◆ **Problem description**:
Please rewrite each block of data below as a JSON list of strings, one string per line, leaving out blank lines.

◆ **Material for this exercise**:
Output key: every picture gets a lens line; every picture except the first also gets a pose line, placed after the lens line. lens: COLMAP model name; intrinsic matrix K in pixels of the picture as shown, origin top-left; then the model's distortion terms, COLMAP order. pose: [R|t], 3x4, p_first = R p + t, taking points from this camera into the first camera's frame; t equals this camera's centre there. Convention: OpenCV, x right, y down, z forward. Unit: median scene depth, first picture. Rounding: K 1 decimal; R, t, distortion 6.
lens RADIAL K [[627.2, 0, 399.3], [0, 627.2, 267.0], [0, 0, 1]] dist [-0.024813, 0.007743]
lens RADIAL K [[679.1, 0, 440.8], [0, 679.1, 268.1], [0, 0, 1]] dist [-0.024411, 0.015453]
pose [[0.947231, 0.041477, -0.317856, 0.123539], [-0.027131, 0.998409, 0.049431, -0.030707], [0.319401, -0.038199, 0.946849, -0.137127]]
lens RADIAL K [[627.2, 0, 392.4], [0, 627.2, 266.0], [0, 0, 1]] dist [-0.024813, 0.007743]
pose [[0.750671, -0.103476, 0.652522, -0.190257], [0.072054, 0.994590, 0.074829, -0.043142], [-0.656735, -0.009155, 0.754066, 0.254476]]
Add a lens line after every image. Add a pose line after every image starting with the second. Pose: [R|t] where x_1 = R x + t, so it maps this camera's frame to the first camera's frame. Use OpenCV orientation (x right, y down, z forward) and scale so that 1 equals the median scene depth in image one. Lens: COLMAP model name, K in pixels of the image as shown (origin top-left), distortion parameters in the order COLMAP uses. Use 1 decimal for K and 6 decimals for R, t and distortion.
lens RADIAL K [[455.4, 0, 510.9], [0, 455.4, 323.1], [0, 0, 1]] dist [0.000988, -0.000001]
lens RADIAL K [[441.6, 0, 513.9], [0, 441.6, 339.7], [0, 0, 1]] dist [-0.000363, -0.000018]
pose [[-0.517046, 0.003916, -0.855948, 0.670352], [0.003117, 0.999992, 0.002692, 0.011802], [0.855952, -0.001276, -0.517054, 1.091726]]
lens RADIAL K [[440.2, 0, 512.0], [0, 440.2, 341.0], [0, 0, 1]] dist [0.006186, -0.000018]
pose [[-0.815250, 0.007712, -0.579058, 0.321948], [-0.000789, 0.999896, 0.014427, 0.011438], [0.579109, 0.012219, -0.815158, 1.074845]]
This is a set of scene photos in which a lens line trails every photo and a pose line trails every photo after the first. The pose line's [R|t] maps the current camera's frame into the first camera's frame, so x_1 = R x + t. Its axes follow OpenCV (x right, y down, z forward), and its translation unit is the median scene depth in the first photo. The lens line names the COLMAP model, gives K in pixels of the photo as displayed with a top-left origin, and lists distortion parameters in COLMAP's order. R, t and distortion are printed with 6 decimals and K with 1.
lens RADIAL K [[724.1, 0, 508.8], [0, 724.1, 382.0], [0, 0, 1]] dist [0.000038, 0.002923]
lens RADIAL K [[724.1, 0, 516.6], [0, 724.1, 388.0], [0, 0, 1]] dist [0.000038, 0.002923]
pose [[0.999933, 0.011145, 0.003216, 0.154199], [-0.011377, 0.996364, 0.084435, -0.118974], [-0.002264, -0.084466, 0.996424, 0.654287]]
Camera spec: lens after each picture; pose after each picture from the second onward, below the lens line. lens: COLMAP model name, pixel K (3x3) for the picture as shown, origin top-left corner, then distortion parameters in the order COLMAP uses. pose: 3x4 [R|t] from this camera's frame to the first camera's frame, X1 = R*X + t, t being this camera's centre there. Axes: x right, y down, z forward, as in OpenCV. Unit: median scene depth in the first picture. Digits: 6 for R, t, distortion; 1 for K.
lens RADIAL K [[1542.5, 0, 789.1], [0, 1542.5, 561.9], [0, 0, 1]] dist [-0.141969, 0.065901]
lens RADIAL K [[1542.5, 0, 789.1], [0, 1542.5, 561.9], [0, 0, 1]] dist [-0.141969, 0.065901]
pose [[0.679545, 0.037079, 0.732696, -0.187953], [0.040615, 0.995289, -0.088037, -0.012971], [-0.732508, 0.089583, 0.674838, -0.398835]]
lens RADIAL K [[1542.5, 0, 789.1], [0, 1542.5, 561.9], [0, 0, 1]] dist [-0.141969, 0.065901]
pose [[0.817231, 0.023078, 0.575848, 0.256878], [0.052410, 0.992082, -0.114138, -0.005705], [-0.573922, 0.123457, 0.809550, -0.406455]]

◆ **Task output**:
[
  "Output key: every picture gets a lens line; every picture except the first also gets a pose line, placed after the lens line. lens: COLMAP model name; intrinsic matrix K in pixels of the picture as shown, origin top-left; then the model's distortion terms, COLMAP order. pose: [R|t], 3x4, p_first = R p + t, taking points from this camera into the first camera's frame; t equals this camera's centre there. Convention: OpenCV, x right, y down, z forward. Unit: median scene depth, first picture. Rounding: K 1 decimal; R, t, distortion 6.",
  "lens RADIAL K [[627.2, 0, 399.3], [0, 627.2, 267.0], [0, 0, 1]] dist [-0.024813, 0.007743]",
  "lens RADIAL K [[679.1, 0, 440.8], [0, 679.1, 268.1], [0, 0, 1]] dist [-0.024411, 0.015453]",
  "pose [[0.947231, 0.041477, -0.317856, 0.123539], [-0.027131, 0.998409, 0.049431, -0.030707], [0.319401, -0.038199, 0.946849, -0.137127]]",
  "lens RADIAL K [[627.2, 0, 392.4], [0, 627.2, 266.0], [0, 0, 1]] dist [-0.024813, 0.007743]",
  "pose [[0.750671, -0.103476, 0.652522, -0.190257], [0.072054, 0.994590, 0.074829, -0.043142], [-0.656735, -0.009155, 0.754066, 0.254476]]",
  "Add a lens line after every image. Add a pose line after every image starting with the second. Pose: [R|t] where x_1 = R x + t, so it maps this camera's frame to the first camera's frame. Use OpenCV orientation (x right, y down, z forward) and scale so that 1 equals the median scene depth in image one. Lens: COLMAP model name, K in pixels of the image as shown (origin top-left), distortion parameters in the order COLMAP uses. Use 1 decimal for K and 6 decimals for R, t and distortion.",
  "lens RADIAL K [[455.4, 0, 510.9], [0, 455.4, 323.1], [0, 0, 1]] dist [0.000988, -0.000001]",
  "lens RADIAL K [[441.6, 0, 513.9], [0, 441.6, 339.7], [0, 0, 1]] dist [-0.000363, -0.000018]",
  "pose [[-0.517046, 0.003916, -0.855948, 0.670352], [0.003117, 0.999992, 0.002692, 0.011802], [0.855952, -0.001276, -0.517054, 1.091726]]",
  "lens RADIAL K [[440.2, 0, 512.0], [0, 440.2, 341.0], [0, 0, 1]] dist [0.006186, -0.000018]",
  "pose [[-0.815250, 0.007712, -0.579058, 0.321948], [-0.000789, 0.999896, 0.014427, 0.011438], [0.579109, 0.012219, -0.815158, 1.074845]]",
  "This is a set of scene photos in which a lens line trails every photo and a pose line trails every photo after the first. The pose line's [R|t] maps the current camera's frame into the first camera's frame, so x_1 = R x + t. Its axes follow OpenCV (x right, y down, z forward), and its translation unit is the median scene depth in the first photo. The lens line names the COLMAP model, gives K in pixels of the photo as displayed with a top-left origin, and lists distortion parameters in COLMAP's order. R, t and distortion are printed with 6 decimals and K with 1.",
  "lens RADIAL K [[724.1, 0, 508.8], [0, 724.1, 382.0], [0, 0, 1]] dist [0.000038, 0.002923]",
  "lens RADIAL K [[724.1, 0, 516.6], [0, 724.1, 388.0], [0, 0, 1]] dist [0.000038, 0.002923]",
  "pose [[0.999933, 0.011145, 0.003216, 0.154199], [-0.011377, 0.996364, 0.084435, -0.118974], [-0.002264, -0.084466, 0.996424, 0.654287]]",
  "Camera spec: lens after each picture; pose after each picture from the second onward, below the lens line. lens: COLMAP model name, pixel K (3x3) for the picture as shown, origin top-left corner, then distortion parameters in the order COLMAP uses. pose: 3x4 [R|t] from this camera's frame to the first camera's frame, X1 = R*X + t, t being this camera's centre there. Axes: x right, y down, z forward, as in OpenCV. Unit: median scene depth in the first picture. Digits: 6 for R, t, distortion; 1 for K.",
  "lens RADIAL K [[1542.5, 0, 789.1], [0, 1542.5, 561.9], [0, 0, 1]] dist [-0.141969, 0.065901]",
  "lens RADIAL K [[1542.5, 0, 789.1], [0, 1542.5, 561.9], [0, 0, 1]] dist [-0.141969, 0.065901]",
  "pose [[0.679545, 0.037079, 0.732696, -0.187953], [0.040615, 0.995289, -0.088037, -0.012971], [-0.732508, 0.089583, 0.674838, -0.398835]]",
  "lens RADIAL K [[1542.5, 0, 789.1], [0, 1542.5, 561.9], [0, 0, 1]] dist [-0.141969, 0.065901]",
  "pose [[0.817231, 0.023078, 0.575848, 0.256878], [0.052410, 0.992082, -0.114138, -0.005705], [-0.573922, 0.123457, 0.809550, -0.406455]]"
]